Real Estate Disruptors 2019

Forecasting 2019 Real Estate disruptors

  In a technologically expanding world with artificial intelligence, electric cars, Uber, Netflix, personal space flights, bitcoin, and more, the Real Estate industry just seems to keep grinding on resisting change at every turn.

But the Real Estate industry cannot hold out forever, so what are the major disruptors that will ruffle feathers this year?  

Youth And Technology

  The first is obvious but bears pointing out and that is youth. The world is getting more and more tech savvy while the average age of a Realtor is about 60 years old. However, there are more and more younger agents that are starting to act as internal disruptors to Realtors.  

Just as the industry has been resistant to change so has its Realtors. The 60 plus Realtor crowd with very limited social media and internet knowledge is rapidly getting crowded out by the younger generation that can do much more productive marketing for less money. This is why many of these younger tech savvy Realtors are joining lower cost discount brokerages because they can do so much more with less. 

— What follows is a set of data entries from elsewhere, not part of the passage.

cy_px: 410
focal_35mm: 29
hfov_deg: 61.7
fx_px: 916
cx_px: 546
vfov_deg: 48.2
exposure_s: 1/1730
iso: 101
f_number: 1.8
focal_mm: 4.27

The second biggest disruptor is margin compression. For years on end the real estate industry has operated in a very hush-hush monopoly of price fixing. Sure no one really collaborates to charge 6% but everyone does seem to be stuck on that number.

Every other industry known to man is fighting to sell you a better product for less money but the real estate industry seems completely oblivious to this idea. However, technology is changing that.

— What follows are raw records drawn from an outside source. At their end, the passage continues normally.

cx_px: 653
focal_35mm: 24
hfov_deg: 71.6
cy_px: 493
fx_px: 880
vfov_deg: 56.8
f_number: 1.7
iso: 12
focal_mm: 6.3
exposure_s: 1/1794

Sellers are wising up to the fact that “old-school” marketing techniques are all but extinct and the internet and social media is driving sales. With that being the case Realtors have less influence over sales than they ever have and they are losing their influence on a daily basis.  

Discount real estate brokerages are wise to this and they are seeking to offer you the services you actually need like social media and internet marketing and not forcing you to pay for services that you don’t need like open houses and magazine ads.  

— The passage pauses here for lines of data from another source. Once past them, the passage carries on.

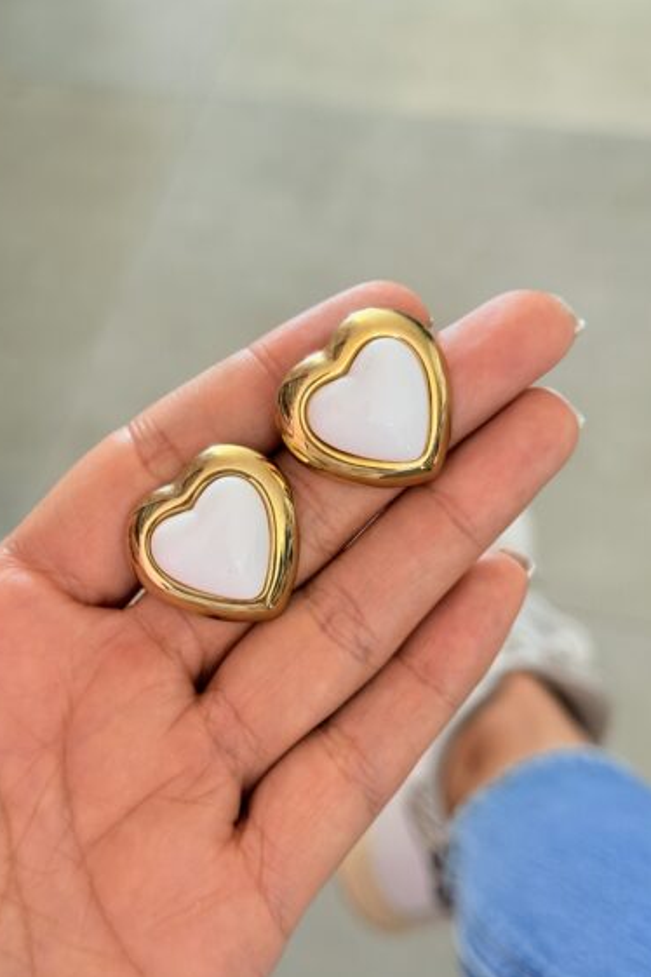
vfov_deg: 38.9
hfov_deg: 26.5
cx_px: 294
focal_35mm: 51
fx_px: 1383
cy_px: 495
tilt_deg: -51.5
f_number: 1.78
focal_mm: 6.76
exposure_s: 1/60
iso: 125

Youth and margin compression are going to be huge disruptors in 2019 and going forward that the real estate industry will have to deal with.   Younger agents are learning how to do more with less and they are applying the lower cost higher value principle that they see in every other industry to real estate and it is scaring the socks off the older real estate crowd.   

Economy And Interest rates

  For all but the wealthiest the lack of wage growth is slowing the housing demand, while consumers are limiting their spending it’s putting a strain on growth in the economy.     

Lumber prices are dropping fast, although, new construction has fallen by 12% in June, 2018. New data from NAR is showing home prices are continuing to rise and predicted to rise another 5% by 2019, while a lack of listing are slowing sales.  

Interest rates are on the rise, changing the residential real estate market, and proving that buying a home is less affordable for the first time buyer. Sellers are demanding record home prices, yet first time buyers are struggling to afford them or the new construction that is being built.  

Natural Resources And Infrastructure

  To improve critical infrastructures it is estimated that 4.5 trillion is needed by 2025, stated by the American Society of Civil Engineers. Repairing things like public transit, roads, bridges, airports, electricity, and water and sewer lines.

Energy and water are being threatened by environmental damage, and are vital to quality of life and real estate property.

Change is coming and it should be welcomed. It is about time the real estate community actually saw some real innovation.